Quel disco costò all’imprenditore poi caduto in disgrazia, la somma di 2 milioni di dollari e l’obbligo di non poterlo commercializzare fino al 2013.
So a cosa state pensando ora: se ogni artista scrivesse dischi composti ad hoc per chiunque disposto ad investire una certa somma a favore dell’esclusività dell’opera, probabilmente torneremmo a vivere una sorta di Nuovo Rinascimento. Perché se è vero che tra il 1400 e il 1500 i casati e papi si contendevano le opere esclusive di Leonardo, Michelangelo e Raffaello, alla stessa maniera potrebbe essere che oggi famiglie facoltose, collezionisti o società di investimento decidano di acquistare in esclusiva assoluta il prossimo disco di Calcutta o dei Pinguini Tattici Nucleari ???

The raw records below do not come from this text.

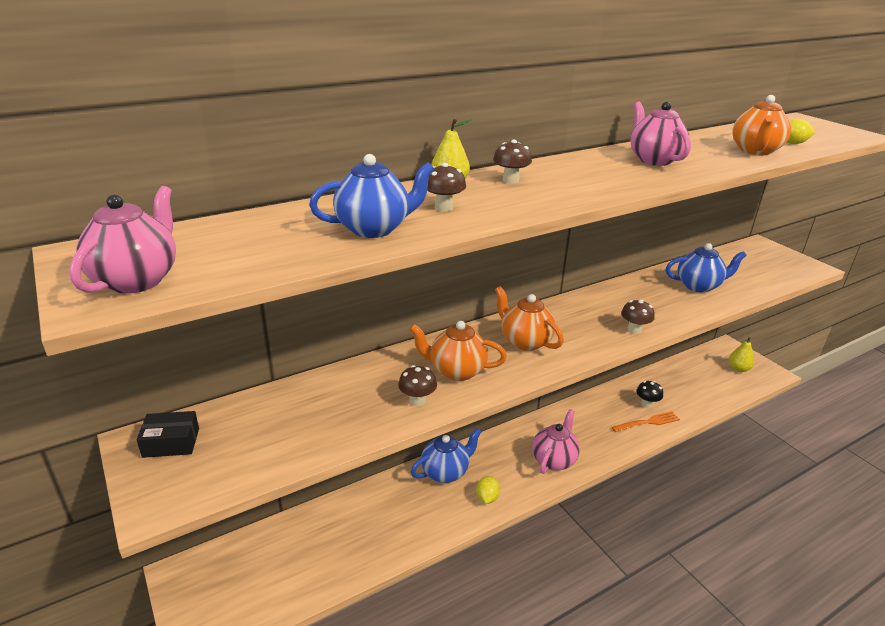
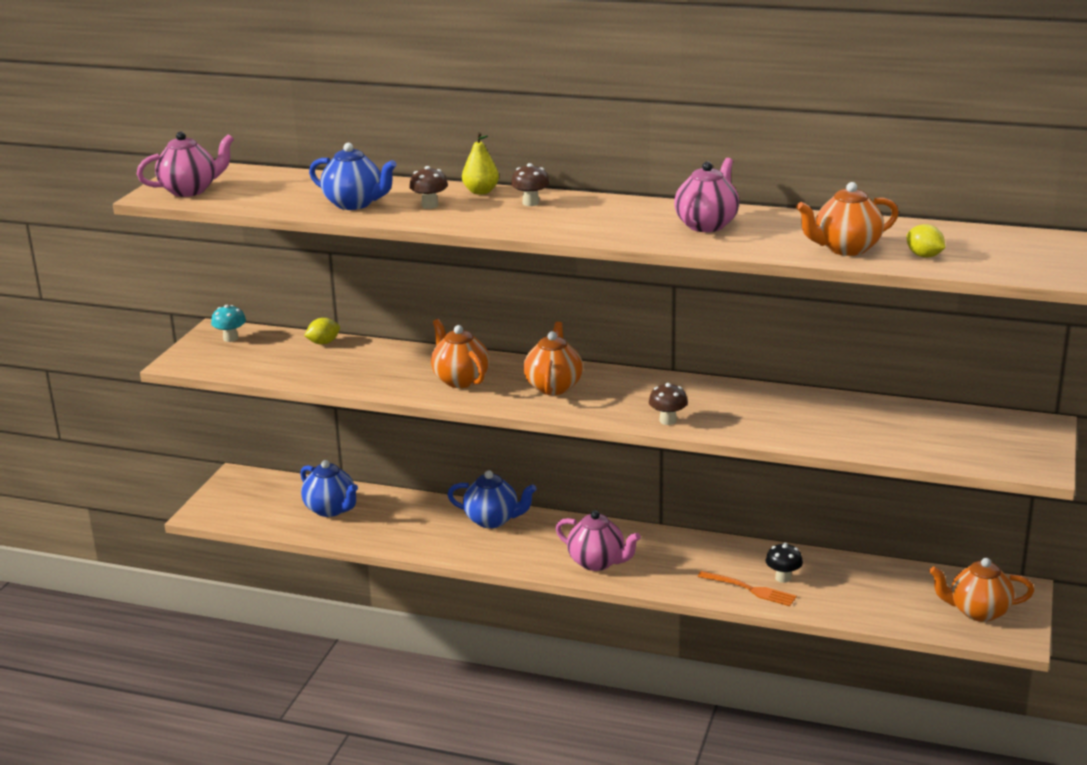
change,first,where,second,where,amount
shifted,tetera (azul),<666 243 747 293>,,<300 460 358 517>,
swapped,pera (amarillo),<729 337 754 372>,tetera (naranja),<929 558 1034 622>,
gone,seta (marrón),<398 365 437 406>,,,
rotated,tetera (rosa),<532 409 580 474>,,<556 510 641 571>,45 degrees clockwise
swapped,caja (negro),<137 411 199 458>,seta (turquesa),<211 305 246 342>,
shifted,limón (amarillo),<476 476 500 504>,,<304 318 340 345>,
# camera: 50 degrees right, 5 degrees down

Solo in questa maniera cari artisti apatici digitali potreste risolvere la vostra naturale avversione da social, ma mentre cercate il prossimo vostro sponsor/investitore conviene che vi diate da fare con ottimi piani editoriali da mostrare sui vostri profili.
Ma attenzione, il concetto chiave non è tanto la presenza in rete, ma la connessione. Che se si è presenti, ma non connessi, allora si è soli.